===== TEXTO DE REFERÊNCIA =====

Início » Governo regulamenta profissão de sanitarista e define regras para atuação no SUS

Governo regulamenta profissão de sanitarista e define regras para atuação no SUS

por Gilberto Cruz
governo-regulamenta-profissao-de-sanitarista-e-define-regras-para-atuacao-no-sus


Agentes de saúde em combate à dengue, em Petrolina
Ascom/PMP
O governo federal regulamentou a profissão de sanitarista no Brasil. A medida foi formalizada nesta terça-feira (7), com a publicação de um decreto que define como será feito o registro e a atuação desses profissionais no Sistema Único de Saúde (SUS).
Na prática, o texto tira do papel a lei sancionada em 2023, que reconheceu oficialmente a categoria, e estabelece as regras para o exercício da profissão.
O decreto detalha quem pode atuar como sanitarista, quais são suas atribuições e como funcionará o registro profissional —etapa obrigatória para trabalhar na área. Entenda mais abaixo.
Veja os vídeos que estão em alta no g1
Quem são os sanitaristas e o que muda
Segundo o Ministério da Saúde, cerca de 30 mil profissionais podem se enquadrar nos critérios e solicitar o registro.
Os sanitaristas são profissionais ligados à saúde coletiva, com atuação voltada principalmente para planejamento, gestão e vigilância em saúde —ou seja, trabalham mais na organização de políticas públicas e no controle de riscos do que no atendimento direto ao paciente.
A lei que criou a profissão já previa essas funções. Entre elas estão:
análise de situações de saúde da população;
atuação em vigilância epidemiológica e sanitária;
planejamento e gestão de políticas públicas;
desenvolvimento de ações de prevenção e promoção da saúde.
Com a regulamentação, essas atividades passam a ter regras formais de exercício e fiscalização.
Além disso, o texto reforça que o exercício da profissão depende de registro em órgão competente do SUS, o que não era detalhado anteriormente.
Quem poderá se registrar
O decreto segue os critérios já definidos em lei e inclui diferentes perfis de formação. Poderão solicitar o registro:
graduados em saúde coletiva ou saúde pública;
mestres e doutores nessas áreas;
profissionais com residência médica ou multiprofissional em saúde coletiva;
pessoas com graduação em outras áreas, desde que tenham especialização na área;
profissionais com ensino superior e pelo menos cinco anos de experiência comprovada no setor até a data da lei.

===== EXTRATO DE DADOS =====

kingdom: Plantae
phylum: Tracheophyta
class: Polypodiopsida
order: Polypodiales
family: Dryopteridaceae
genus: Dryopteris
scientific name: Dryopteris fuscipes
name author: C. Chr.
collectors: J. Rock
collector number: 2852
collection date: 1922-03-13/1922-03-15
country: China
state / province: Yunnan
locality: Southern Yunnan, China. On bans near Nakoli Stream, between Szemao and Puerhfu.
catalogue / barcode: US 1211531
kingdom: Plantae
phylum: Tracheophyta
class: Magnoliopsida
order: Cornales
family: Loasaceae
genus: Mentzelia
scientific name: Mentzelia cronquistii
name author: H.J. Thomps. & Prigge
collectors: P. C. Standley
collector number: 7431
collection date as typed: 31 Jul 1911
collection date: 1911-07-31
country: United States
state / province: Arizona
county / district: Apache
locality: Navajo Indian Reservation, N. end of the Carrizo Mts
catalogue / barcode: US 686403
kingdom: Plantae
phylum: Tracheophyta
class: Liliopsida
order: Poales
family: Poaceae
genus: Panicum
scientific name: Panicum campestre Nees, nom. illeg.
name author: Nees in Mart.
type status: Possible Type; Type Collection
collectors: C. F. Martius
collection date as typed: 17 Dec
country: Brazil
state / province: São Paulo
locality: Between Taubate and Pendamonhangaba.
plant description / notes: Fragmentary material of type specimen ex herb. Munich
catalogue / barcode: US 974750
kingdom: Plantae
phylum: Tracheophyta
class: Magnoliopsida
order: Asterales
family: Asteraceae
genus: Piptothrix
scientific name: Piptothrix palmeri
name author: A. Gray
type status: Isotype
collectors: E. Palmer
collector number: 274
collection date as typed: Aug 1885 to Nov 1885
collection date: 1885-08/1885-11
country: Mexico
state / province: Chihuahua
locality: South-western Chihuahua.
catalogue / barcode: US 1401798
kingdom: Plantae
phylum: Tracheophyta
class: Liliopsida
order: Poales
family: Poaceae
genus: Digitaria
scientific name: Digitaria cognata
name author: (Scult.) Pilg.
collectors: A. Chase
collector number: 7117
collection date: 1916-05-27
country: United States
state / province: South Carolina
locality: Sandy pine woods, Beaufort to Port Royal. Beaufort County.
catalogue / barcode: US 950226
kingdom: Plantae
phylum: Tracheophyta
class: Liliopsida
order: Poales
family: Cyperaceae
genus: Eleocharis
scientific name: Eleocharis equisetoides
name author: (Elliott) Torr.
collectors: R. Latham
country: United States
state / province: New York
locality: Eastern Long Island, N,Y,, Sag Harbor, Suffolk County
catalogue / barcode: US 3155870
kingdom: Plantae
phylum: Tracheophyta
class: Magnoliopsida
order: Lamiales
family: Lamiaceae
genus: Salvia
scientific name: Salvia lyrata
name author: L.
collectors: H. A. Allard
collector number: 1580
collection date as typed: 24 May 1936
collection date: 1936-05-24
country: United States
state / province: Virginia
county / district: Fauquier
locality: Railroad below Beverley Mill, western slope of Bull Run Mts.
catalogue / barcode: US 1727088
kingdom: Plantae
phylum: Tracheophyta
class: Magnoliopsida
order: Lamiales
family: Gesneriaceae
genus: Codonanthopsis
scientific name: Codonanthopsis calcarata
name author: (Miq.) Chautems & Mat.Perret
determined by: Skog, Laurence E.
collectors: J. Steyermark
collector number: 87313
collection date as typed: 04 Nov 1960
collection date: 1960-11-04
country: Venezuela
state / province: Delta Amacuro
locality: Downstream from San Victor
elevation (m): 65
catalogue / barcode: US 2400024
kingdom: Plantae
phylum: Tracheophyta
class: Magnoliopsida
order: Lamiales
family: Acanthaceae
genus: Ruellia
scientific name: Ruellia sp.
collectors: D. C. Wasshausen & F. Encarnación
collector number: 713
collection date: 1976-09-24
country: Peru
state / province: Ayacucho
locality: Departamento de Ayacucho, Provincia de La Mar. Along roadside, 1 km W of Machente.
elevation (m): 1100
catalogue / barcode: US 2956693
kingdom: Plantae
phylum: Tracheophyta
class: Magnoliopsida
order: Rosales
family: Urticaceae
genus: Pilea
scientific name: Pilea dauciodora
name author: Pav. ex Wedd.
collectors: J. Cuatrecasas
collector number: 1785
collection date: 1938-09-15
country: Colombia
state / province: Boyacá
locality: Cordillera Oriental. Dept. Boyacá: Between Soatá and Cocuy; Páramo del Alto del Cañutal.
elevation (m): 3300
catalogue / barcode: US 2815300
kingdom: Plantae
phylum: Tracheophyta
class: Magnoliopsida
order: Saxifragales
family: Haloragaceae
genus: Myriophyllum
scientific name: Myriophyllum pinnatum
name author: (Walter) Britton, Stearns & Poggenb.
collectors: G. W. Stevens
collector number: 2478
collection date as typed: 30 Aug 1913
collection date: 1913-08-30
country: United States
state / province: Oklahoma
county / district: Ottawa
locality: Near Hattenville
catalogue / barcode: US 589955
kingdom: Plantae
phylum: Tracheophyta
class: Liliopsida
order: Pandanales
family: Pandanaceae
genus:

=====

== ITEM DE TRABALHO 1 ==
Reescreva o trecho do texto de referência de "por Gilberto Cruz" a "exercício da profissão.", trocando "decreto" por "ato normativo".
== ITEM DE TRABALHO 2 ==
Com base no texto de referência, indique se cada afirmação abaixo está correta (sim ou não) e cite as palavras do texto que decidem a questão.
(a) O registro profissional é obrigatório para trabalhar na área.
(b) Cerca de 50 mil profissionais podem solicitar o registro.
(c) A lei que reconheceu a categoria foi sancionada em 2023.
== ITEM DE TRABALHO 3 ==
Relacione todos os perfis que, segundo o texto de referência, poderão solicitar o registro de sanitarista.

== SOLUÇÃO 1 ==
por Gilberto Cruz
governo-regulamenta-profissao-de-sanitarista-e-define-regras-para-atuacao-no-sus


Agentes de saúde em combate à dengue, em Petrolina
Ascom/PMP
O governo federal regulamentou a profissão de sanitarista no Brasil. A medida foi formalizada nesta terça-feira (7), com a publicação de um ato normativo que define como será feito o registro e a atuação desses profissionais no Sistema Único de Saúde (SUS).
Na prática, o texto tira do papel a lei sancionada em 2023, que reconheceu oficialmente a categoria, e estabelece as regras para o exercício da profissão.

== SOLUÇÃO 2 ==
(a) Sim: "etapa obrigatória para trabalhar na área".
(b) Não: "cerca de 30 mil profissionais podem se enquadrar nos critérios e solicitar o registro".
(c) Sim: "a lei sancionada em 2023, que reconheceu oficialmente a categoria".

== SOLUÇÃO 3 ==
- graduados em saúde coletiva ou saúde pública;
- mestres e doutores nessas áreas;
- profissionais com residência médica ou multiprofissional em saúde coletiva;
- pessoas com graduação em outras áreas, desde que tenham especialização na área;
- profissionais com ensino superior e pelo menos cinco anos de experiência comprovada no setor até a data da lei.